J’ai pu mesurer au moment du remplacement d’Anne Peyroche avec l’intérim précipité d’Antoine Petit, les dégâts en matière de rumeurs : car si elle partait, il fallait bien dire pourquoi. Et la réponse à cette question sera reposée par les médias. La donne a changé désormais avec une circulation ultra rapide de l’information scientifique, et avec l’émergence de sites de vérification, selon les uns, d’inquisition selon d’autres, à l’image de Leonid Schneider et Pub Peer.
La recherche, les organismes et les universités n’échappent pas, et échapperont de moins en moins à une demande de transparence. C’est à eux de s’adapter, car il s’agit en quelque sorte d’une « brique » de la compétition scientifique.
La science est-elle mal traitée par les médias ?

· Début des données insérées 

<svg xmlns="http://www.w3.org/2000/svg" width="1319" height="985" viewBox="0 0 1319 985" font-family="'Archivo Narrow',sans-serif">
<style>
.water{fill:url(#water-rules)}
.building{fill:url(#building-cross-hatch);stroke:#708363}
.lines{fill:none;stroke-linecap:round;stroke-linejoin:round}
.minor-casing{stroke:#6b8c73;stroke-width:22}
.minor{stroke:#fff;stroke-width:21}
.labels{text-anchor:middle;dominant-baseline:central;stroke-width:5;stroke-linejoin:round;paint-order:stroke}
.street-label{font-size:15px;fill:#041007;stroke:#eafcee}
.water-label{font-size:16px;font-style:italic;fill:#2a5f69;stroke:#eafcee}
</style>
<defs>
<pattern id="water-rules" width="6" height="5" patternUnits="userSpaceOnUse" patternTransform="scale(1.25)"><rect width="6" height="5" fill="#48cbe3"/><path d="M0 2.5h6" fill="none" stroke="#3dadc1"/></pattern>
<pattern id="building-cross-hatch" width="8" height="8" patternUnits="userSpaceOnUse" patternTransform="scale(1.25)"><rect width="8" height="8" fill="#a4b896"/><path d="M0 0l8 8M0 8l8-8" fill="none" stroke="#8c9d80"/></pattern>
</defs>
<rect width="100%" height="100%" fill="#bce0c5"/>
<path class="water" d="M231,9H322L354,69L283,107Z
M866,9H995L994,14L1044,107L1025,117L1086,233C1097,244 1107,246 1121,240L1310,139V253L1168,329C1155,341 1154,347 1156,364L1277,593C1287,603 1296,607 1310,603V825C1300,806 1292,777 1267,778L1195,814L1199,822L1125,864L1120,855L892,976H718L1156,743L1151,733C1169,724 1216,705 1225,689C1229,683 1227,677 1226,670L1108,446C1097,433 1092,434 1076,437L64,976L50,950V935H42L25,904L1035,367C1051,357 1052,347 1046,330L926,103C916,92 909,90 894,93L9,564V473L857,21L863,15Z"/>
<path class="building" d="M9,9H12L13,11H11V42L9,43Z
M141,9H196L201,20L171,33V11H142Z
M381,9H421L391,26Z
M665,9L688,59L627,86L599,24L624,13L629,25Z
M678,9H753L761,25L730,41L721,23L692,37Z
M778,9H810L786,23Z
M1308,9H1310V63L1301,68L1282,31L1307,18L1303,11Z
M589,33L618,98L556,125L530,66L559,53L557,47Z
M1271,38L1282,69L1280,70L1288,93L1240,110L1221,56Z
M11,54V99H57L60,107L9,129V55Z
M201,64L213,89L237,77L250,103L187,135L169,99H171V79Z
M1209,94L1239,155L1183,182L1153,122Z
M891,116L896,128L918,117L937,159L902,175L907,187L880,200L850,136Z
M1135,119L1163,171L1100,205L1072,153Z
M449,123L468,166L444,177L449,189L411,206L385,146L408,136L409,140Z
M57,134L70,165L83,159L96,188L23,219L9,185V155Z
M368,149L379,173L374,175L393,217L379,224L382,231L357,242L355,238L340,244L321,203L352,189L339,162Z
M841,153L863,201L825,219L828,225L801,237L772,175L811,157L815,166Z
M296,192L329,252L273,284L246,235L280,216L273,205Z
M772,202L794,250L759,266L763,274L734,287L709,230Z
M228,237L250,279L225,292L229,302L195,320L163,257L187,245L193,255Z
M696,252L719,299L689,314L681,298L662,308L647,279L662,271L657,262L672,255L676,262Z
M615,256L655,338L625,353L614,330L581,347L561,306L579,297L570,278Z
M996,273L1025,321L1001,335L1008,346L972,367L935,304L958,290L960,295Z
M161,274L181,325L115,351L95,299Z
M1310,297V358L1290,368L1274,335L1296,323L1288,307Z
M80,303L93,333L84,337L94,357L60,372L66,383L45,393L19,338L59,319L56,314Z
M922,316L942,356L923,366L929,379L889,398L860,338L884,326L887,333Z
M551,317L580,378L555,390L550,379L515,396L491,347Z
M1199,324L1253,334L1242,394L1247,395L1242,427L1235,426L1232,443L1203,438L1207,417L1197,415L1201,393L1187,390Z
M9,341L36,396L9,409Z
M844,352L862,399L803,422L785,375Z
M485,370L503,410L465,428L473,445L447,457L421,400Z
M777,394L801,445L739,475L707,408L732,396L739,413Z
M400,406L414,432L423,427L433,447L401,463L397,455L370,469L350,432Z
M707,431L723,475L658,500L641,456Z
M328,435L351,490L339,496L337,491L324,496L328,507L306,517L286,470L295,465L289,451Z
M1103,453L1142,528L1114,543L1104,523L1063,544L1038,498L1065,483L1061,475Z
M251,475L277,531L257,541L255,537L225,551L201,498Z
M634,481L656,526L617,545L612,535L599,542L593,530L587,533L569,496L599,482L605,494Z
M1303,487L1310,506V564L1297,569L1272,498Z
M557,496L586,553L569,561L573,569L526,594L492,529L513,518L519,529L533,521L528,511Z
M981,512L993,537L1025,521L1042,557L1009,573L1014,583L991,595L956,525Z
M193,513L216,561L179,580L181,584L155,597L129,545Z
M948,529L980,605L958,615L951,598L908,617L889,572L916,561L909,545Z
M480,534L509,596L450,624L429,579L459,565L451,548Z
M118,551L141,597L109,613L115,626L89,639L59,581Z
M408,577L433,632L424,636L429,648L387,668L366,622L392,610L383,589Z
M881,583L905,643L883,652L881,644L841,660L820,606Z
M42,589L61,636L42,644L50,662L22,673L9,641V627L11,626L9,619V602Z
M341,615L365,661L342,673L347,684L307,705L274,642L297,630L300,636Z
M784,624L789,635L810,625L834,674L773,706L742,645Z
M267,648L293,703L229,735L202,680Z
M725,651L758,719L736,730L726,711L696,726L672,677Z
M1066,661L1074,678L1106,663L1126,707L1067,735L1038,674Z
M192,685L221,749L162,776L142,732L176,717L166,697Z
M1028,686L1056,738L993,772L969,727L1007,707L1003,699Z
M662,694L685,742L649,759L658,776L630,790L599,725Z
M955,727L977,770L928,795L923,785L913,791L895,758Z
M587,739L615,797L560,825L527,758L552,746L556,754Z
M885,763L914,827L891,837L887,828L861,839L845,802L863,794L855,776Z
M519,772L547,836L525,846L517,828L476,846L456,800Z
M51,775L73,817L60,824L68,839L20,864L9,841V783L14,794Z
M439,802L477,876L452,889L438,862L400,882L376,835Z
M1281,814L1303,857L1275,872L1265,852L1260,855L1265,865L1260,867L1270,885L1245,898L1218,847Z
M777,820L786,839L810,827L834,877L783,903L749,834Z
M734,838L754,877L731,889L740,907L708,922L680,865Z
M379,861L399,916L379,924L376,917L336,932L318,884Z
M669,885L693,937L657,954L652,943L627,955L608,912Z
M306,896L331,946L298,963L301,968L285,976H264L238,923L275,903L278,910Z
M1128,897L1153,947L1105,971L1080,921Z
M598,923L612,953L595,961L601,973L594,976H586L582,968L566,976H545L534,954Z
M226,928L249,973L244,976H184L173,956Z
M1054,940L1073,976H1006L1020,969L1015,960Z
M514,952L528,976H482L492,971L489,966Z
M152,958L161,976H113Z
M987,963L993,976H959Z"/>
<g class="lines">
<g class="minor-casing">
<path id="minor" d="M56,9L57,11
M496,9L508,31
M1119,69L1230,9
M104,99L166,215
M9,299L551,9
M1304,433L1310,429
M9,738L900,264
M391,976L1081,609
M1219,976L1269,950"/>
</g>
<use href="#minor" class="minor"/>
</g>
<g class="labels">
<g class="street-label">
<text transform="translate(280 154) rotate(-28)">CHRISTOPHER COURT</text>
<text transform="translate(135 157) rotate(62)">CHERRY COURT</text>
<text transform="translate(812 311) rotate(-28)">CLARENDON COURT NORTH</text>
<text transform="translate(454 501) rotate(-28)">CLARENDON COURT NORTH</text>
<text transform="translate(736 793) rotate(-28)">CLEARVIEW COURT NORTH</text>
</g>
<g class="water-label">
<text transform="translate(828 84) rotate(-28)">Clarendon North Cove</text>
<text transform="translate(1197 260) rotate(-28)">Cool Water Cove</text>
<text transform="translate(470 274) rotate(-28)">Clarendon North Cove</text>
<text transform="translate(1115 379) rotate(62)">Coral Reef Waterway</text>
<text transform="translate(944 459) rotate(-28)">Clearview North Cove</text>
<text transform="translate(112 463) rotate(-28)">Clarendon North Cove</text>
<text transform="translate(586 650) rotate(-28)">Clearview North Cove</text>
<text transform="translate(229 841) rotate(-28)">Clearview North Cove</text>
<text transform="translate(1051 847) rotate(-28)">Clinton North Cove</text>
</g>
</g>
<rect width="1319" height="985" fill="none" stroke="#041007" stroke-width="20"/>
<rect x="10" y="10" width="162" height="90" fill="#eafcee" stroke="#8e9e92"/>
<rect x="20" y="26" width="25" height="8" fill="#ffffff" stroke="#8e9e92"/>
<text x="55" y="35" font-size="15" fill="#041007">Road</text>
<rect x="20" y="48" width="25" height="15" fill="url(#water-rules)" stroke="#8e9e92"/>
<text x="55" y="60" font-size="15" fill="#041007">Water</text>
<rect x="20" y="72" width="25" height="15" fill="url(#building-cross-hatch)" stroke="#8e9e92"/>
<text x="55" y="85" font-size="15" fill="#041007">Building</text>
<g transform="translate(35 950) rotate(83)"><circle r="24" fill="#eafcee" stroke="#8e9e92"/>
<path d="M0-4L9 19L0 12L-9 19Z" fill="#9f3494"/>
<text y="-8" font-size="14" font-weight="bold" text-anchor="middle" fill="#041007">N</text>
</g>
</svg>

Sans entrer dans les détails, c’est l’occasion de nous intéresser au rapport entretenu par les scientifiques avec les médias, et réciproquement (en dehors de la médecine, un cas particulier). Ce qui est peut-être le nœud du problème, c’est une forme de relation incestueuse que l’on a pu voir par exemple sur le traitement du changement climatique : les scientifiques concernés ont su marginaliser Claude Allègre ou Vincent Courtillot, en alimentant sans états d’âme les journalistes.

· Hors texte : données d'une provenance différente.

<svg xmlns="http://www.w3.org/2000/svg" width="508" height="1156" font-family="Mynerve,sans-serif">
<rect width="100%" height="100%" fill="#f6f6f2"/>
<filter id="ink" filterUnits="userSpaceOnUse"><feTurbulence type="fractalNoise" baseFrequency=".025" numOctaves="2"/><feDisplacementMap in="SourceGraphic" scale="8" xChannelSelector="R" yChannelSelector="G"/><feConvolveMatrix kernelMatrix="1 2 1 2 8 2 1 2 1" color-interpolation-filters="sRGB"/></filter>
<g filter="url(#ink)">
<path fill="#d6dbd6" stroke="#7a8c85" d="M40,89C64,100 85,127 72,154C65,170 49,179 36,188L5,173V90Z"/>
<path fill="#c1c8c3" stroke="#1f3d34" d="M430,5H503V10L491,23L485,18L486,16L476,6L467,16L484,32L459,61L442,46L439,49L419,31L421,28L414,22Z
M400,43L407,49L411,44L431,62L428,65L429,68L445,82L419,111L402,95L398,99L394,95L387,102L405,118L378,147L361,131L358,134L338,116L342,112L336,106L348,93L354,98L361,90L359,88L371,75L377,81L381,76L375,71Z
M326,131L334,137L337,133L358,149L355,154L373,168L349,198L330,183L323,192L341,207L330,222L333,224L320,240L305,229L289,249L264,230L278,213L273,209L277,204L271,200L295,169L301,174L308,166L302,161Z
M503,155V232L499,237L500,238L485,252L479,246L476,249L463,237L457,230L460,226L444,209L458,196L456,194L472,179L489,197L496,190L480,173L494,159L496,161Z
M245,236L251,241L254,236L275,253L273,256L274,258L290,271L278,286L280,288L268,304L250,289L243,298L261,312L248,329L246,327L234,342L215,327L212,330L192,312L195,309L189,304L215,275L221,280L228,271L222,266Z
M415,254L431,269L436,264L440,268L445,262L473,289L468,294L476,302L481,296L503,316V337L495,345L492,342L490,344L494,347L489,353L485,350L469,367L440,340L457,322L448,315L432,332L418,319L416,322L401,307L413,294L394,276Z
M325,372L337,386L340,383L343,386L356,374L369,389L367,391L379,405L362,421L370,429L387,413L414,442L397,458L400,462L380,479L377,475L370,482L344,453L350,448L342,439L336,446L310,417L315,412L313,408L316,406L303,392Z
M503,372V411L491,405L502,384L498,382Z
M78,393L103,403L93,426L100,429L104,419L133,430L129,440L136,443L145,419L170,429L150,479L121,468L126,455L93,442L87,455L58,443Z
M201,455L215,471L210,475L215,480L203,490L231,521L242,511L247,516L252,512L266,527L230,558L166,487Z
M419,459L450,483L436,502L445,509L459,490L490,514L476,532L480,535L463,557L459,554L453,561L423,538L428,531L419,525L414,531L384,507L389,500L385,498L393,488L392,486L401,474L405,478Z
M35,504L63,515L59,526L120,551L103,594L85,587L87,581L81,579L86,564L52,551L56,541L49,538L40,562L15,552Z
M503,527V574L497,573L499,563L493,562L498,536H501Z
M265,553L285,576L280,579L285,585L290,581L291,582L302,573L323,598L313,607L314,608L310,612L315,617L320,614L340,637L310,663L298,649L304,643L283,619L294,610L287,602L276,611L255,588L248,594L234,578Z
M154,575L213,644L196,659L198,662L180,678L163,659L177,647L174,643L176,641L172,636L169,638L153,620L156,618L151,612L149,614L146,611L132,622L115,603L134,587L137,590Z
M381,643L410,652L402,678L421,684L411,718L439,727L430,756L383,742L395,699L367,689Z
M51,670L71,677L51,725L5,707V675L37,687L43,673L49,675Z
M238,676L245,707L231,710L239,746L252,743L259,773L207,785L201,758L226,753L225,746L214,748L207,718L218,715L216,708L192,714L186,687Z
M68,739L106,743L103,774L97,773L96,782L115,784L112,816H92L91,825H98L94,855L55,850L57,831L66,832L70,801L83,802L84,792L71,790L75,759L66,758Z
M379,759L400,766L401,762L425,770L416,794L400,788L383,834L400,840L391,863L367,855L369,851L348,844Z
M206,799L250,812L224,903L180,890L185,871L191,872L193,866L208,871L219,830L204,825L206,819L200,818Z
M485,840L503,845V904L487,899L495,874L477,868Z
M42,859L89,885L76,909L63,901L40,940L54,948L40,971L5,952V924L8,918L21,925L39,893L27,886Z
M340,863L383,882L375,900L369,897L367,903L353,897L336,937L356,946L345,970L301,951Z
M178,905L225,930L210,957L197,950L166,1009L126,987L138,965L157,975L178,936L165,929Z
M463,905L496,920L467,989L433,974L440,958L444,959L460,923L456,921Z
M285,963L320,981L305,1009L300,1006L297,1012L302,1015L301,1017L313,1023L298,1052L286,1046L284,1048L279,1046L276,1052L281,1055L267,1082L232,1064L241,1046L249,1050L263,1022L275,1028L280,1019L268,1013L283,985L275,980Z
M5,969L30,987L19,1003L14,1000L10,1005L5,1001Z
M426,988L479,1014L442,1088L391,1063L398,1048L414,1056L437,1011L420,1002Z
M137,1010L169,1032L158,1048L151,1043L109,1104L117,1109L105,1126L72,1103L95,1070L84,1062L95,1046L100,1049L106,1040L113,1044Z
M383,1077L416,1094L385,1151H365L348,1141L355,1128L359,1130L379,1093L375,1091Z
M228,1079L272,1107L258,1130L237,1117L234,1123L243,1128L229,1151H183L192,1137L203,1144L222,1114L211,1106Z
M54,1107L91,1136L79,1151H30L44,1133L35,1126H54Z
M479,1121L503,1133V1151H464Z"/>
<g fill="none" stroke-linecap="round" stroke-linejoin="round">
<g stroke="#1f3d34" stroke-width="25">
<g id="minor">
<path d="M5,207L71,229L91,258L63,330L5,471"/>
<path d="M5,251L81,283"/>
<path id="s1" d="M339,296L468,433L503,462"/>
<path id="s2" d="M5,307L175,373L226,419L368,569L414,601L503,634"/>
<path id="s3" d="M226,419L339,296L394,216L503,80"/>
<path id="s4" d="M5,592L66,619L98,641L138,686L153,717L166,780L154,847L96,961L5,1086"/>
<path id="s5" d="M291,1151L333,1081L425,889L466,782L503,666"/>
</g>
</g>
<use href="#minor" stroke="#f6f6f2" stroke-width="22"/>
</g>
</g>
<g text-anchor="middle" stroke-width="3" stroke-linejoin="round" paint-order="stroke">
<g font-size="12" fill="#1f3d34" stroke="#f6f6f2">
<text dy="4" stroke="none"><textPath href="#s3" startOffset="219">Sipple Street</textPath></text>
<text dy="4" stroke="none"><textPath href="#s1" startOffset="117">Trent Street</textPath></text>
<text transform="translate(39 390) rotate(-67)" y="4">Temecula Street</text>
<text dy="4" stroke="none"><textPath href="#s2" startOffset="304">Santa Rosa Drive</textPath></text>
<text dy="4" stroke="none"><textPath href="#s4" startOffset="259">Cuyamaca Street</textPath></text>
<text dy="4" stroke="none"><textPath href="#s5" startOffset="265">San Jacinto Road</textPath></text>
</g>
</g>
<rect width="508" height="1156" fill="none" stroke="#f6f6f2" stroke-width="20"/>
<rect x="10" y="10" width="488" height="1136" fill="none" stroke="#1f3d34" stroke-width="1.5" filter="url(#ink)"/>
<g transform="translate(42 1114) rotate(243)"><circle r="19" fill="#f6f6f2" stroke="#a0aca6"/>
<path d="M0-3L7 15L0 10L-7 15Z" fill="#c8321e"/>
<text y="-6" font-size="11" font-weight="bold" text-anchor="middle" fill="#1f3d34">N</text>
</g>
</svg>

De même, lors du mouvement Sauvons la Recherche, Le Monde et Libération notamment n’ont pas lésiné sur leur soutien. Et sont bien souvent devenus le lieu du lobbying des scientifiques. Il faut dire qu’avoir l’écoute d’un quotidien influent, alors même que la science intéresse si peu les élites françaises, c’est cadeau comme l’on dit.
Et donc une partie des scientifiques s’est habituée à un relais par les journalistes scientifiques de leurs états d’âme, de leurs réussites, contrebalancé par l’omniprésence dans les sources de responsables syndicaux. Jacques Fossey, un des dirigeants historiques du SNCS savait y faire par exemple ! Mais on restait entre soi, entre organismes de recherche, les universités (pas les universitaires !) étant inexistantes.
Quant aux universités, elles essaient d’être de plus en plus présentes, même si sur le créneau de la communication scientifique, les organismes de recherche continuent de les cannibaliser. Mais globalement, si la recherche est partout dans les médias, avec ses têtes d’affiche, ses institutions le sont beaucoup moins.
Côté médias, on oublie souvent que Radio France avec Mathieu Vidard, et France 5 et Arte avec leurs documentaires (souvent britanniques ou américains au passage) font œuvre de vulgarisation, avec des audiences qui sont sans commune mesure avec celles de la presse dite « papier ». Mais seule cette dernière s’intéresse, de temps en temps, aux polémiques scientifiques, pour un lectorat averti. D’où son impact émotionnel…et politique !
It may be an issue of machine translation, but what exactly are you saying? It sounds like you wish to sit on all chairs here, eg. what le Monde did may not be OK, but they should be forgiven? Besides, what about the authors of the counter-report? Shall we find out their names and punish them, as the 503 signatories demand?
https://forbetterscience.com/2018/05/17/french-biologists-cnrs-sorbonne-investigators-totally-incompetent-data-manipulations-in-jessus-papers-intentionally-fraudulent-forgeries/
J’ai simplement écrit que la transparence était nécessaire (n’étant pas scientifique, je n’ai aucune compétence pour me prononcer sur les accusations contre Catherine Jessus).